Потом опять схватил сына в объятия и жадно спросил:
– И что изменилось?
– Название, представляешь? Наш город раньше назывался Харрисвилл. Теперь тут стало больше немецкого.
– Прекрасно! – закричал папашка и закружил по комнате. – Это впервые, ты понял?! Впервые за многие десятилетия! Немецкое!
– До этого было ещё несколько раз…
– И как ты там устраивался?
– По-разному, – ответил Клаус. – Мне приходилось и одному жить, и с индейцами драться. Но сначала это было как бы не всерьёз, как в театре: drei, zwei, einen – и покойник. Выходи кланяться. И вдруг попал к белым людям, проторчал там несколько лет.
– О, чудо! – сказал папашка и опять воздел руки вверх: – Jesus, Jesus, Jesus, Jesus, Jesus!
В дверь заглянула мамаша:
– Герхард, у тебя всё в порядке?
– Да, да, Габи, не мешай. Я беседую с твоим сыном.
– Aber mein Sohn hei Klaus, und nicht Jesus![46]
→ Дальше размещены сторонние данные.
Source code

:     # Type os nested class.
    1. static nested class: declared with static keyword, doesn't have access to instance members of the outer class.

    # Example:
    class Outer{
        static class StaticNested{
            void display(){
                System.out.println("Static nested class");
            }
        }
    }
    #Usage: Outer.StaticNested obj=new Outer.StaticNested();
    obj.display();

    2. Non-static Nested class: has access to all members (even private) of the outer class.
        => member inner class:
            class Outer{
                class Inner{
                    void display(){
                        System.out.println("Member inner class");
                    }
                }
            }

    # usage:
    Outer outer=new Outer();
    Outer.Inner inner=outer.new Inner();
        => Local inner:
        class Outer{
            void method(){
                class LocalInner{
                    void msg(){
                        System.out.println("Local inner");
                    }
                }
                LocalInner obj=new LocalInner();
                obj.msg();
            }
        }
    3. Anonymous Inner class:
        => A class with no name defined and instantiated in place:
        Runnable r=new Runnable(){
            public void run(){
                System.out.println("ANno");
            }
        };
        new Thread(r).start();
– Ах, это теперь всё равно, – махнул он рукой, и мамаша, пожав плечами, скрылась. А папахен отпил коньяку, пожевал лимончик и продолжал:
– Странно, я думал, тебе известна наша семейная легенда. Я слышал, один из наших предков составил о ней письменный документ, но когда проклятые русские ударили нам в тыл – это при нашей войне с Наполеоном, – то весь архив сгорел… А потом… Это бывало столь редко, что большинство членов семьи даже не верили.
– Но я там был, и не единожды!
– Да, тебе повезло. А я лишь мечтал. Сколько сочинил разных ситуаций! И всё зря. Возможно, этими мечтами я испортил собственную жизнь… Кажется, ты решил разбогатеть, положив денежки под процент там?
– Es schien mir eine gute Idee,[47]– согласился Клаус.
– Чепуха, – твёрдо сказал старый фон Садофф. – Я по молодости лет тоже мечтал разбогатеть. Как ты теперь… Иначе с чего бы мне идти в финансисты? Меня всегда привлекала механика… Но решил, что, если попаду туда, надо суметь выгодно вложить деньги. Заработаю, а уж потом начну настоящую жизнь. И вот… Жизнь прошла прежде, чем я понял, о какой чепухе мечтал. Но теперь я знаю, зачем Господь посылает нас туда.